Prompt: Instruction for the listing below: copy exactly, and only, the lines from the one holding "503 509 195" through its last line, omitting any picture.

::: Record set :::

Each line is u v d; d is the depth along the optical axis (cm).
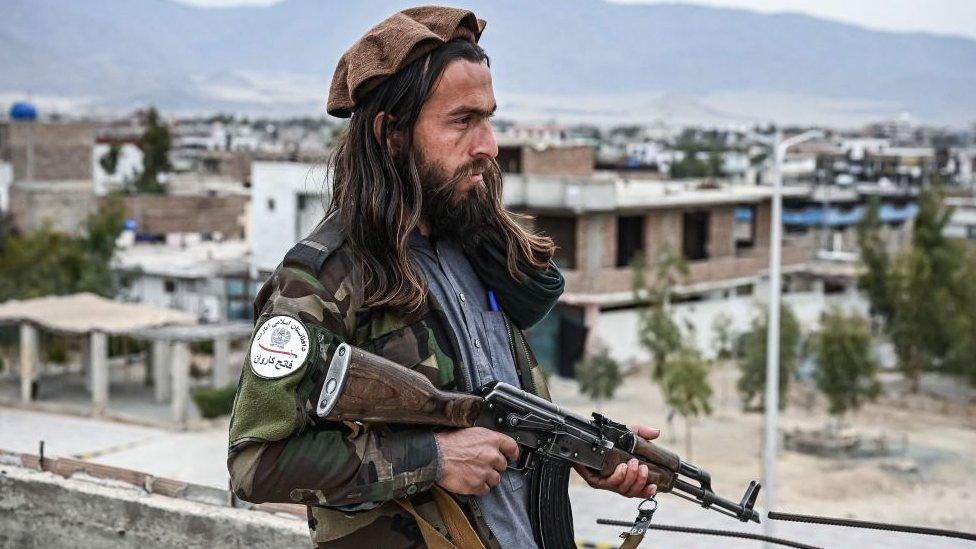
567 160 4138
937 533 213
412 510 185
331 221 192
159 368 3098
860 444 3005
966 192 8075
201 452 2523
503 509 195
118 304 3123
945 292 3622
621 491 207
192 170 10688
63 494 397
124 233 5666
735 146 12169
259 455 174
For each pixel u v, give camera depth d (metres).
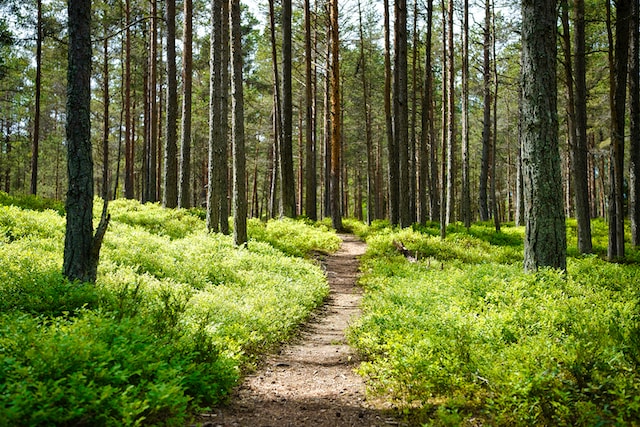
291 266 14.91
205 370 5.56
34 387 4.08
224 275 12.25
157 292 8.73
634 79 19.91
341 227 29.77
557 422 4.46
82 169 8.22
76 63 8.04
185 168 23.38
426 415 4.98
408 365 6.01
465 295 9.51
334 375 6.86
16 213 14.84
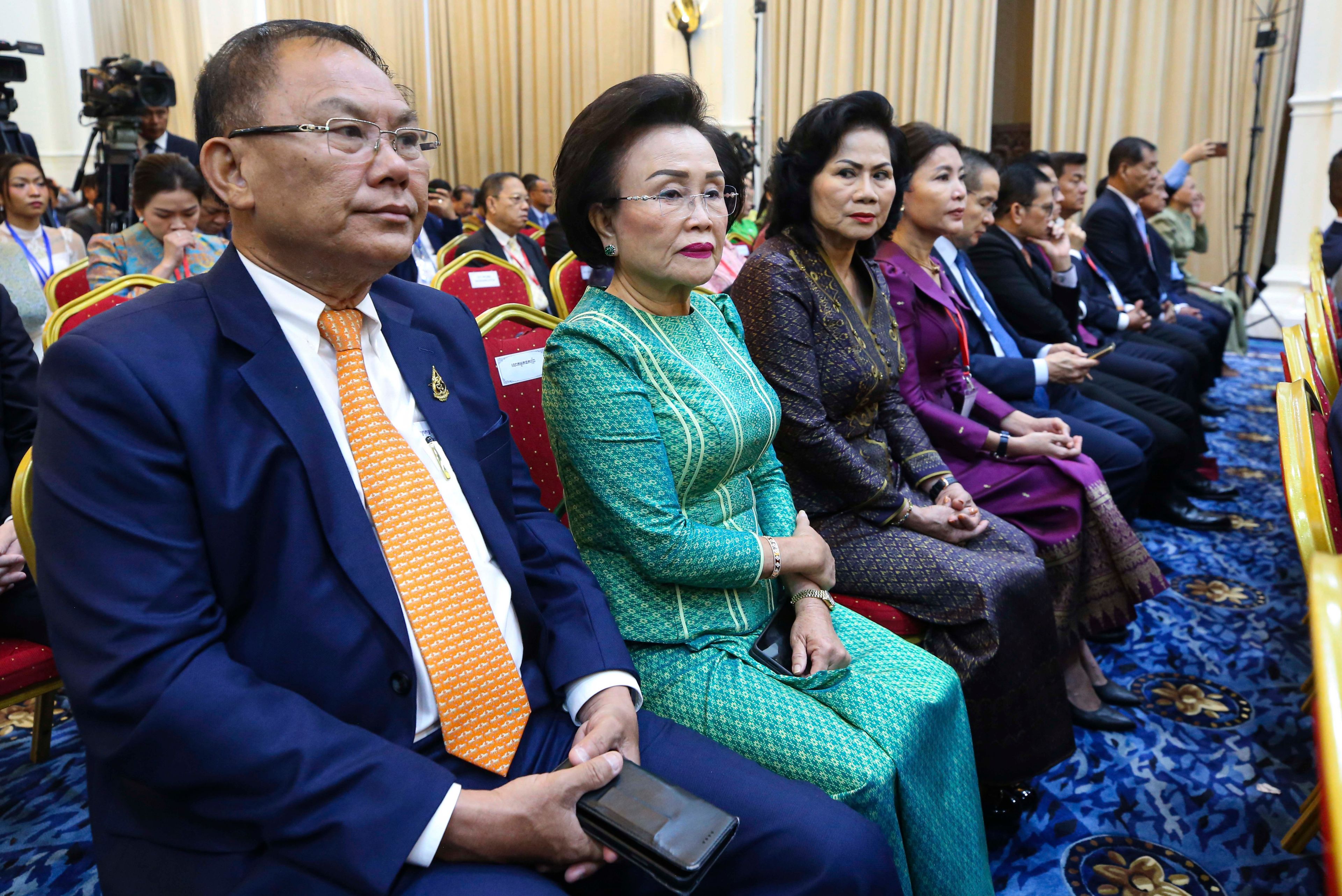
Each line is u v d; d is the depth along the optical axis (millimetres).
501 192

:::

Answer to the exercise:
503 509 195
118 304 3123
945 292 3622
621 491 207
192 170 10688
63 494 397
124 233 5666
735 146 12169
259 455 174
For each pixel u v, give camera depth d (metres).
291 266 14.91
205 370 5.56
34 387 4.08
224 275 12.25
157 292 8.73
634 79 19.91
341 227 29.77
557 422 4.46
82 169 8.22
76 63 8.04
185 168 23.38
426 415 4.98
408 365 6.01
465 295 9.51
334 375 6.86
16 213 14.84
Each line is u v d; d is the depth along the optical axis (millimetres).
501 192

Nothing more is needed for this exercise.